人の心の弱いところを狙うマルウェア「Emotet」に要注意

著者 すずきひろのぶ (鈴木裕信)

 マルウェア「Emotet」(エモテット)が、国内で感染を急速に広げている。

 Emotetは、感染を広げるため、ユーザーが保管している過去のメールを利用し、悪質なコードを埋め込んだWordファイルを添付して送る。そのため受信者は、メールの返事だと勘違いし、開封し、さらにはメールに添付されている攻撃コードを含んだWordファイルをクリックしてしまい、結果として感染してしまう。このような巧妙な感染の戦略をとっている。

 Emotet は2014年に海外で発見されて以来、これまで欧米を中心に広がっていたマルウェアで、これまでPCに感染しオンライン銀行の情報を狙うマルウェア(Banking Trojan)として知られている。しかし正確には、攻撃目標となるPCに侵入し、外部のサーバーから情報を盗む別のマルウェアを取り込んでくるマルウェアである。そのため、ダウンローダーと呼ばれたり、インストーラーと呼ばれたりすることもある。

 それが昨年になって突然、日本国内で感染が広まった。前触れとして2019年5月1日に、公益財団法人東京都保健医療公社が被害にあったが、急激に増えたのは秋になってからである。それをうけてJPCERT/CCは11月27日づけでEmotet の感染に関する注意喚起を公開した。続いてIPAも2019年12月2日に情報を公開している。

 急激に感染が広まって来たのは、トレンドマイクロ社のセキュリティブログに掲載されている2019年11月28日づけ記事からも裏付けられる。同社が提供している国内でのEMOTET検出台数推移のグラフをみると、9月まで100件にも満たないものが、10月に突然1700件以上に跳ね上がっているのがわかる。

 JPCERT/CCではEmotetのFAQページを作って公開している。それだけ色々なところから質問を繰り返しうけているということの証だろう。尚、このFAQページはEmotetだけに特化した内容だけではなく、他のマルウェア感染が発生した際の対処にも使えるすぐれた内容になっているので、エンジニアの方は是非とも一度は目を通しておいてほしい。

最近のマルウェアは機能別モジュールに細分化されている

 今回はこのEmotetについて解説するが、Emotetを理解するために、まず近年のマルウェアの傾向を説明したい。

 近年ではマルウェアは多様なミッションをこなすために複雑な構成になっているものが多い。

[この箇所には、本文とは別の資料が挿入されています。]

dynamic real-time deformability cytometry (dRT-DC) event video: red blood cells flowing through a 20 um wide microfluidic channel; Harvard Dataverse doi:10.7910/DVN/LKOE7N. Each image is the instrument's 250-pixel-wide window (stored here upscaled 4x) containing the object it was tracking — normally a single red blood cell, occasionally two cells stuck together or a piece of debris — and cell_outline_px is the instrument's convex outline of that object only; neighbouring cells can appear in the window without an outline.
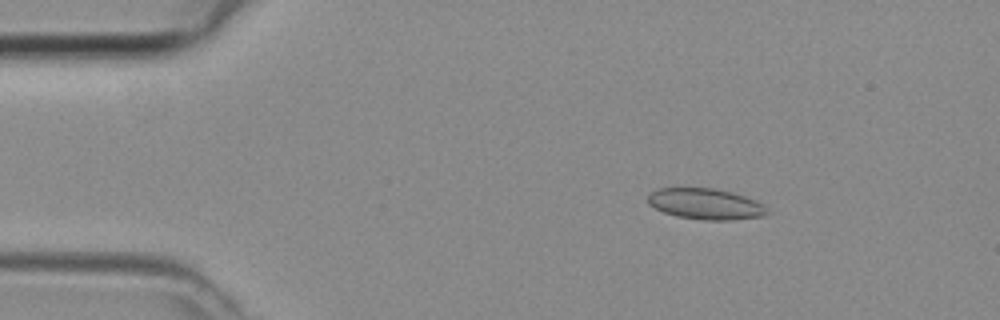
{"species": "common noctule bat (a hibernating species)", "species_latin": "Nyctalus noctula", "temperature_condition": "room temperature", "stored_images_in_passage": 45, "camera_frame_rate_fps": 3000, "um_per_image_px": 0.085, "animal": {"sex": "female", "body_mass_g": 29.2, "forearm_length_mm": 56.3}, "frame": {"image": 1, "passage_image": 6, "time_ms": 1.667, "image_size_px": [1000, 320], "cell_outline_px": [[768, 212], [764, 216], [732, 220], [704, 220], [676, 216], [664, 212], [648, 204], [648, 196], [656, 188], [712, 188], [732, 192], [756, 200]], "centroid_in_image_um": [59.95, 17.33], "position_along_channel_um": 25.1, "area_um2": 21.33}}
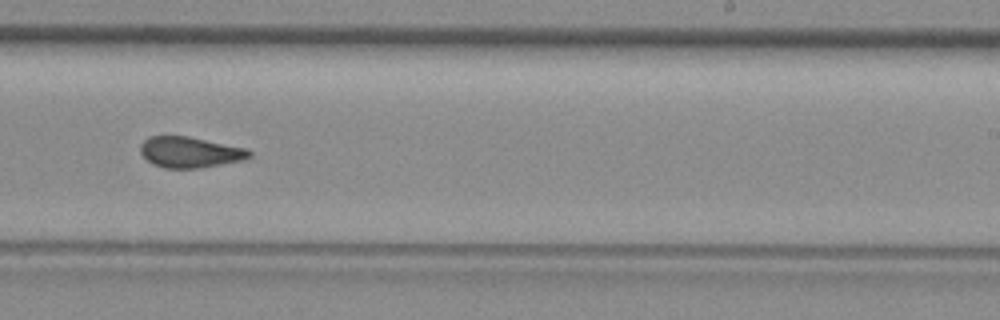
{"frame": {"image": 2, "passage_image": 27, "time_ms": 8.667, "image_size_px": [1000, 320], "cell_outline_px": [[252, 156], [240, 160], [200, 168], [164, 168], [152, 164], [140, 152], [140, 144], [148, 136], [188, 136], [244, 148], [252, 152]], "centroid_in_image_um": [16.09, 12.93], "position_along_channel_um": 272.9, "area_um2": 19.36}}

マルウェアは感染、探査、目的にあわせた実際の活動(具体的にはオンライン銀行の口座情報を盗んだり、企業や組織内の機密情報を流出させたり、あるいは顧客情報にあるクレジットカード番号を盗んだりと、その目的は色々である)といった段階により、利用するモジュールを変えることにより、その姿を変化させる。

 今日のマルウェアは、オールインワンの形で作られているソフトウェアではなく、活動状況にあわせて、外部から必要なマルウェアのモジュールをダウンロードして利用する。たとえば、侵入するフェーズ、侵入先のシステム及びネットワークを探査するフェーズ、実際の活動をするフェーズ、といったように異なる複数のフェーズから成り立っている。

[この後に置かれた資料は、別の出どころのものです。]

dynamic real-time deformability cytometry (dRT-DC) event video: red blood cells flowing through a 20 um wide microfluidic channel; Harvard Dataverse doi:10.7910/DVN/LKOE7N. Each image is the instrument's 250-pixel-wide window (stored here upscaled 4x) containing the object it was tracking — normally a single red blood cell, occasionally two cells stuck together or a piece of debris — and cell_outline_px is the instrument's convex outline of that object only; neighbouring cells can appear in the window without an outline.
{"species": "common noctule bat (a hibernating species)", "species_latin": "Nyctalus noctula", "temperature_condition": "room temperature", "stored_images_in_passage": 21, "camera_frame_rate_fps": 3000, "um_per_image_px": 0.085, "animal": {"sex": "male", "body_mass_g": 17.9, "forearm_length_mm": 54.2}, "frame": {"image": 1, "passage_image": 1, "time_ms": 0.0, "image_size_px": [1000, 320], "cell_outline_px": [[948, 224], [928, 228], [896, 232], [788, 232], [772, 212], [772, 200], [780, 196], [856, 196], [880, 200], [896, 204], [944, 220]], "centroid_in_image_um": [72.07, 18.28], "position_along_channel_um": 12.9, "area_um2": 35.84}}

 当然ながら、必要となるマルウェアのモジュールはフェーズにより異なるので、必要に応じて外部からダウンロードしている。その中でも最も重要なのが、外部から侵入する機能と、侵入後に、外部のサーバー(C&Cサーバー)と通信し必要なモジュールをダウンロードする機能を持ったマルウェアのモジュールだ。まずは侵入できなければ話は始まらないし、防御側もマルウェア対策ソフトウェアのような侵入させないように手をうって来るからだ。

 感染であるが、マルウェアは外部から感染(侵入)ずる方法の違いによって大きく次の3つに分類される。それは「(1) 自ら感染を広げる機能はないが、他のソフトウェアに寄生することで感染を広げるウイルス型のマルウェア」、「(2) 自ら自律的に感染を広げる機能があるワーム型マルウェア」、「(3)無害なように見せかけてユーザーに起動させ、侵入・感染を広げるトロイの木馬型マルウェア」である。Emotetはトロイの木馬型マルウェアに分類される。